Article:
■ ■ ■

Re: Regarding the Secondary Index write path

2018-10-31 Thread Abhishek Talluri
Thanks for confirming on the WALEdit Vincent.

I did see there were multiple comments saying
// skip this mutation if we aren't enabling indexing
but there isn't a way to make it skip these indexing steps or is there a
variable that needs to be set on a table level to make it skip indexing.

IMO, it would be good to check for indexes in the
PheonixIndexBuilder#isEnabled method rather than taking this entire path
and realizing that no mutation needs to be indexed. In that way, we can
still load the coprocessor with every table by default and still skip these
extra ops.

On Tue, Oct 30, 2018 at 9:57 PM Vincent Poon 
wrote:

> Looks like you're right, the Indexer is loaded for all base tables.  I got
> confused with the case where the Indexer coproc is not loaded for *index*
> tables.
> I wonder what the overhead is like for having that.  It does seem from the
> code like loading it was intentional, as there are lines like this in
> preBatchMutate:
>
> // skip this mutation if we aren't enabling indexing
>
> However a lot has changed since then - one off the top of my head is we are
> doing write locking of rows within Phoenix itself now.  It seems if a table
> has no indexes, we can skip this locking.
>
> I created PHOENIX-5002 to investigate this.
>
>
> For the steps, the WALEdit in preBatchMutate is the same WALEdit for the
> data table.  The index updates get written alongside the data table updates
> in the WAL.
>
> You can see in preBatchMutate the Indexer is grabbing the WALEdit passed
> down from doMiniBatchMutation:
>
> WALEdit edit = miniBatchOp.getWalEdit(0);
>
>
>
>
> On Tue, Oct 30, 2018 at 6:08 PM Abhishek Talluri
>  wrote:
>
> > Thanks Vincent. Just to clarify, if I create a table through Phoenix and
> > check the describe on the hbase table, I see that the Indexer
> co-processor
> > is loaded with the table. Is there some code that loads only the required
> > co-processors when there is an Observer event?
> >
> > Coming back to the sequence of steps, in preBatchMutate, I do see that
> > after calculating index updates, we write the entries to a single WALEdit
> > saying that all the mutations that need to be indexed are durable at this
> > point (I assume these are the WALEdits for the index updates but not the
> > WALEdits for the data table itself).
> > preBatchMutate
> > -Calculate index updates
> > -Write the index updates to WAL and make them durable (helpful because if
> > RS crashes after the write to data table)
> > doMiniBatchMutation
> > - write to WAL without sync ( I am assuming that these edits are for the
> > actual data table itself )
> > - aquire MVCC
> > - write to memstore
> > - sync WAL
> > - advance MVCC (write becomes visible)
> > postBatchMutate
> > - write index update
> >
> > Correct me if I am wrong in assuming that WALEdit in preBatchMutate is
> > different from the wal edits that will be generated for data table.
> > Once again thanks for the quick response.
> >
> >
> > On Tue, Oct 30, 2018 at 4:16 PM Vincent Poon 
> > wrote:
> >
> >> If the table has no indexes, the Indexer coprocessor won't be loaded.

■ ■ ■

Supplied entries:
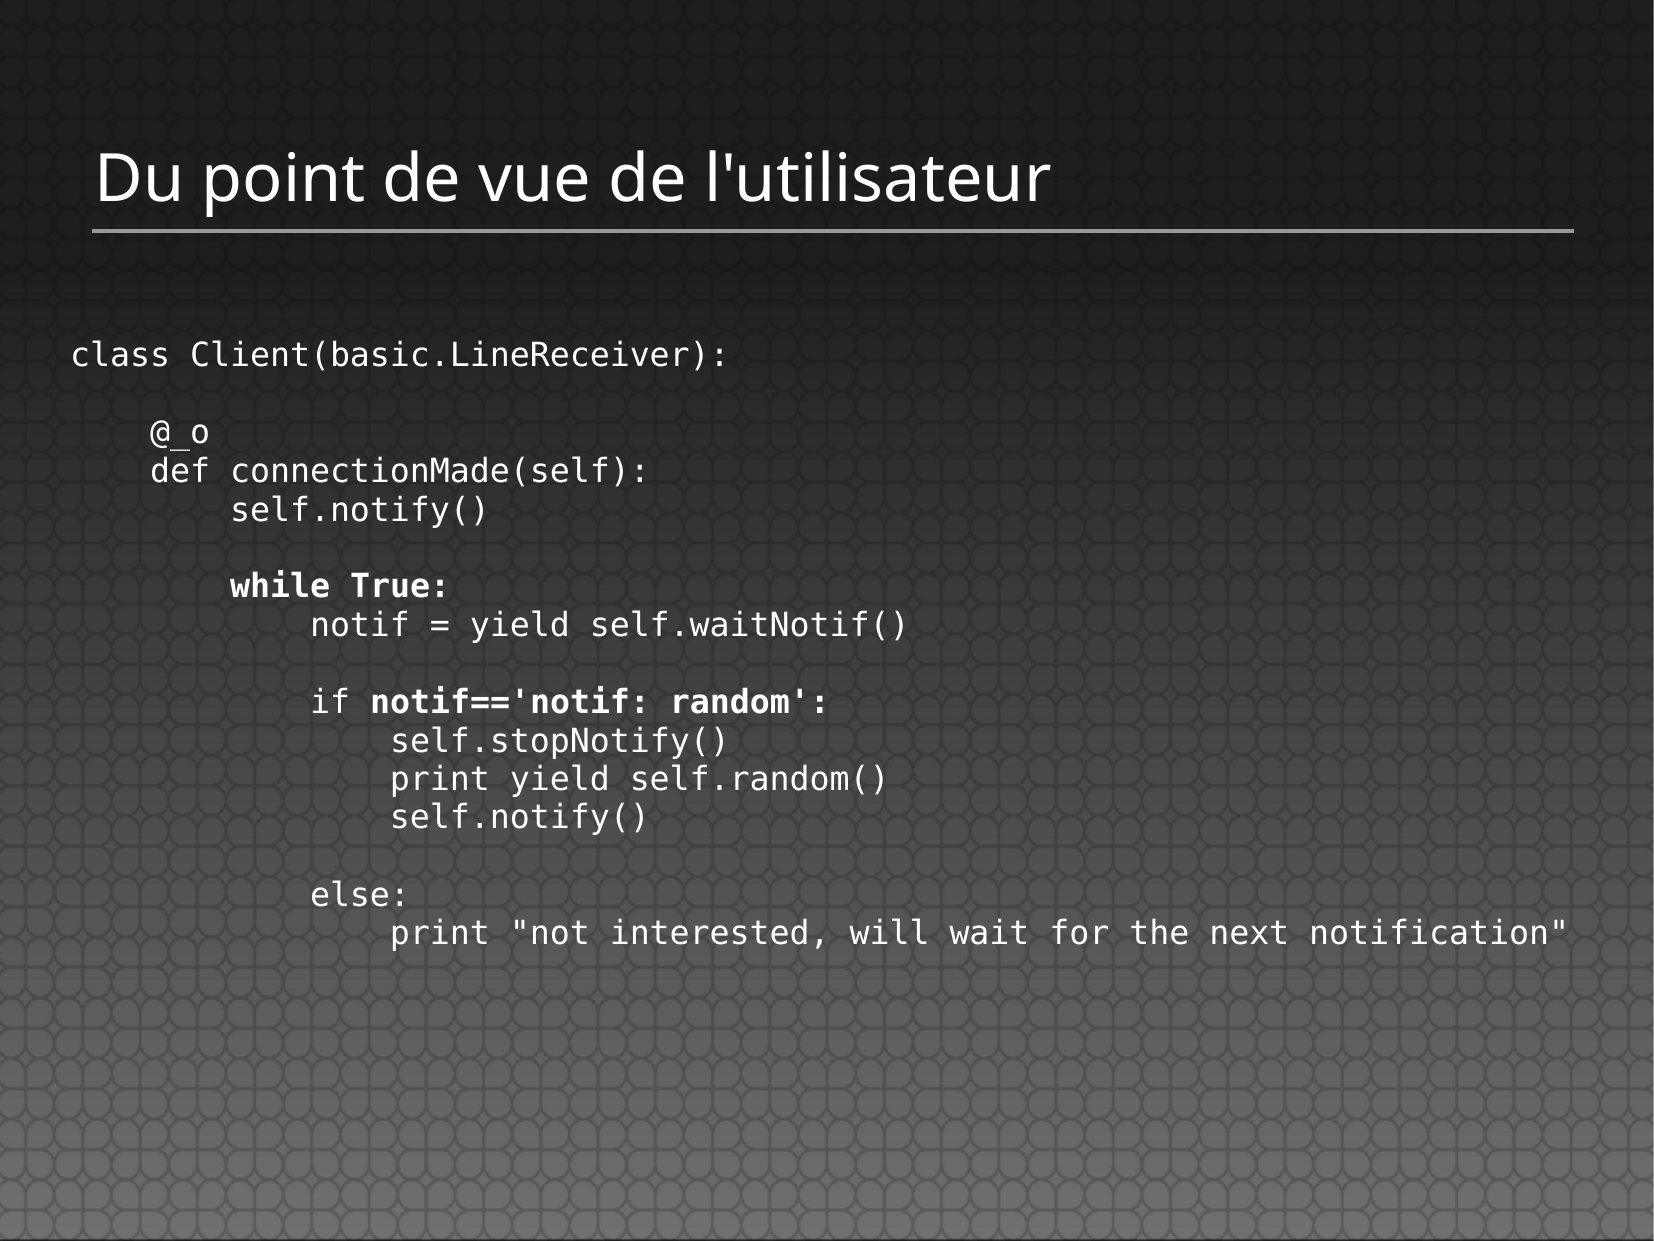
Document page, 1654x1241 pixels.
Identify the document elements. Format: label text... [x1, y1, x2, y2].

■ ■ ■

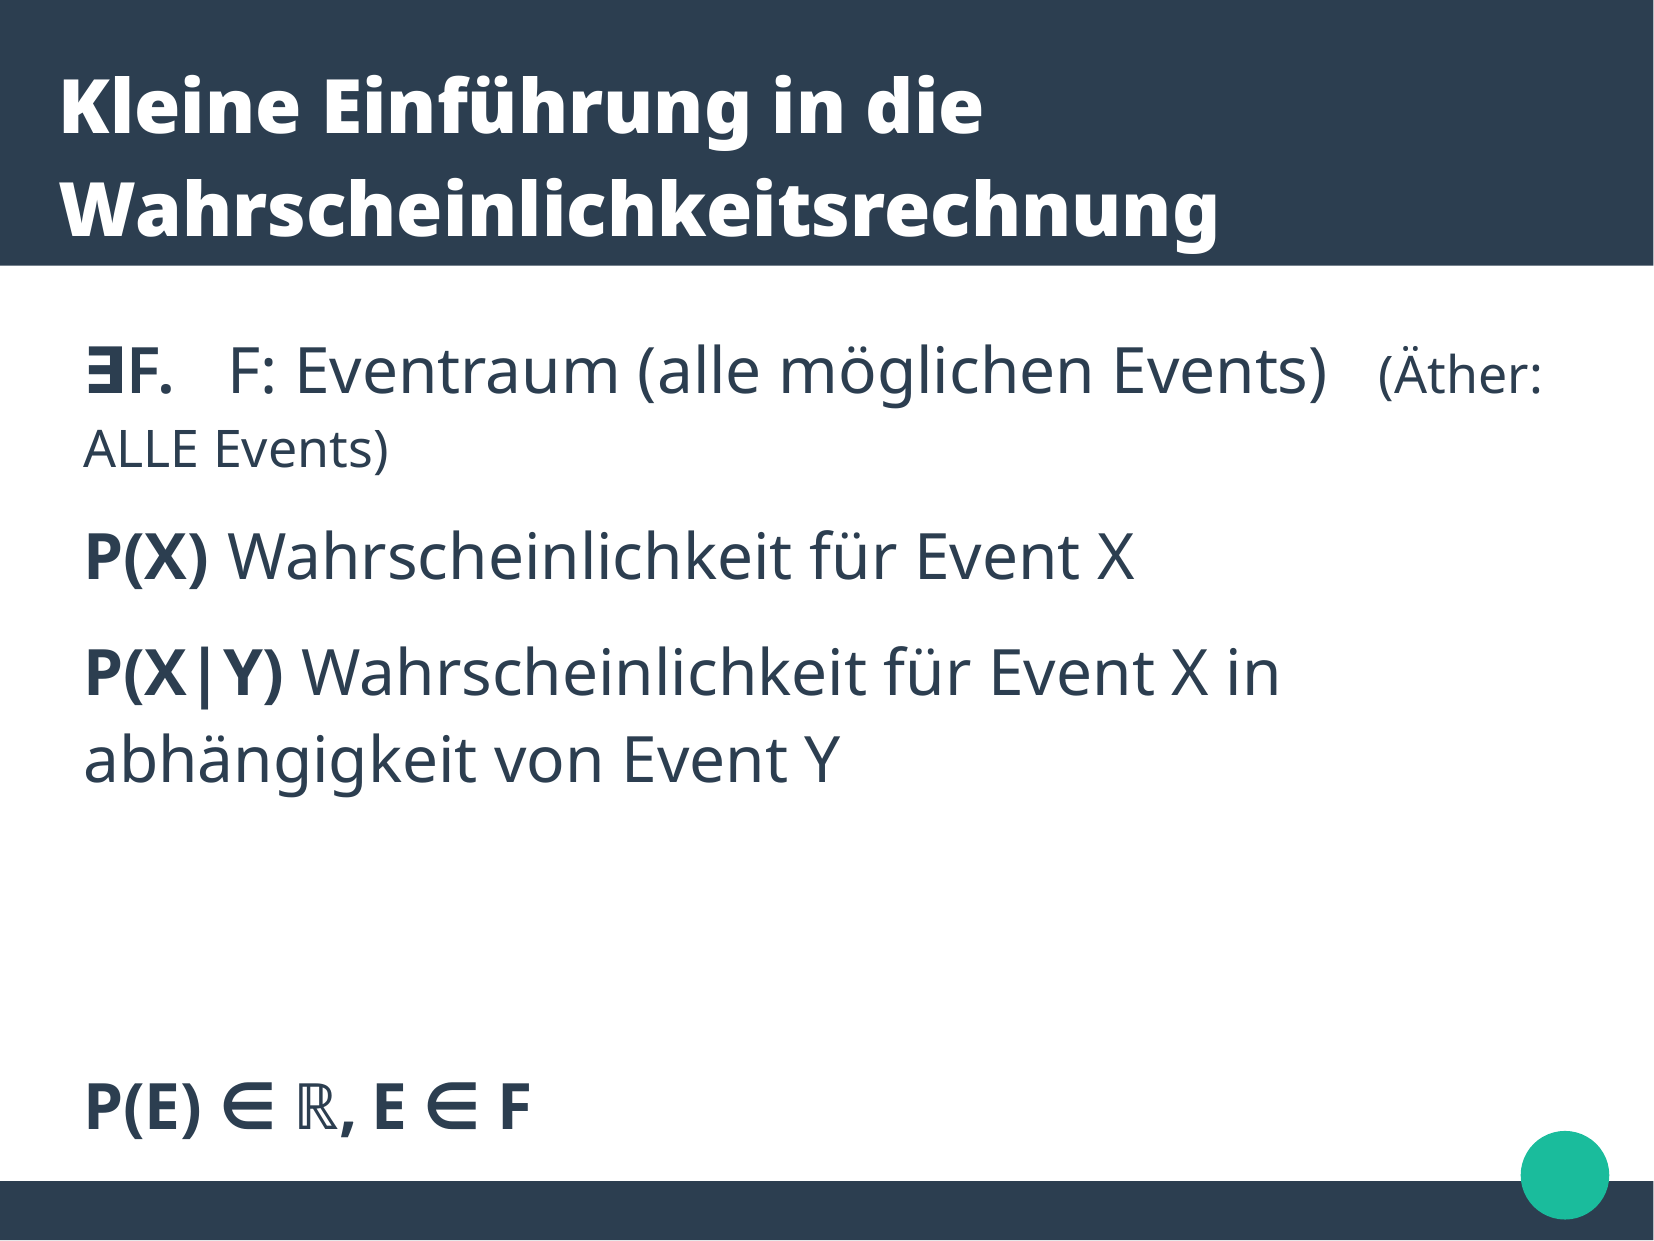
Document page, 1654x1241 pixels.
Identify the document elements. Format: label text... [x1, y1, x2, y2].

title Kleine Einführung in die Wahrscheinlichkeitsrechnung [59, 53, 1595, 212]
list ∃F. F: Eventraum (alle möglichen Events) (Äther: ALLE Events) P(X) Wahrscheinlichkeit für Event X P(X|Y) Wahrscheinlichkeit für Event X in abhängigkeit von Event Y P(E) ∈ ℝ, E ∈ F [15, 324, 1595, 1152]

■ ■ ■

Problem details: Proceed with the mailing-list thread on the Phoenix secondary index write path, picking up after its final line rather than from the entries.

Result of this exercise:
> >>
> >> As for your original question, the answer is a little nuanced.  For
> >> Phoenix
> >> 4.14+:
> >> The index updates are calculated in preBatchMutate, and the index
> updates
> >> are written in postBatchMutate.
> >> So from HRegion#doMiniBatchMutation, you can see the order of things.
> In
> >> short, it's something like:
> >> - Calculate index updates
> >> - write to WAL without sync
> >> - aquire MVCC
> >> - write to memstore
> >> - sync WAL
> >> - advance MVCC (write becomes visible)
> >> - write index update
> >>
> >> Note that when you write to the memstore, you have not advanced the MVCC
> >> yet.
> >> The order is pretty much what you suggested.
> >>
> >> On Tue, Oct 30, 2018 at 12:16 PM Abhishek Talluri
> >>  wrote:
> >>
> >> > Thanks Geoffrey for confirming that. Will go through that
> presentation.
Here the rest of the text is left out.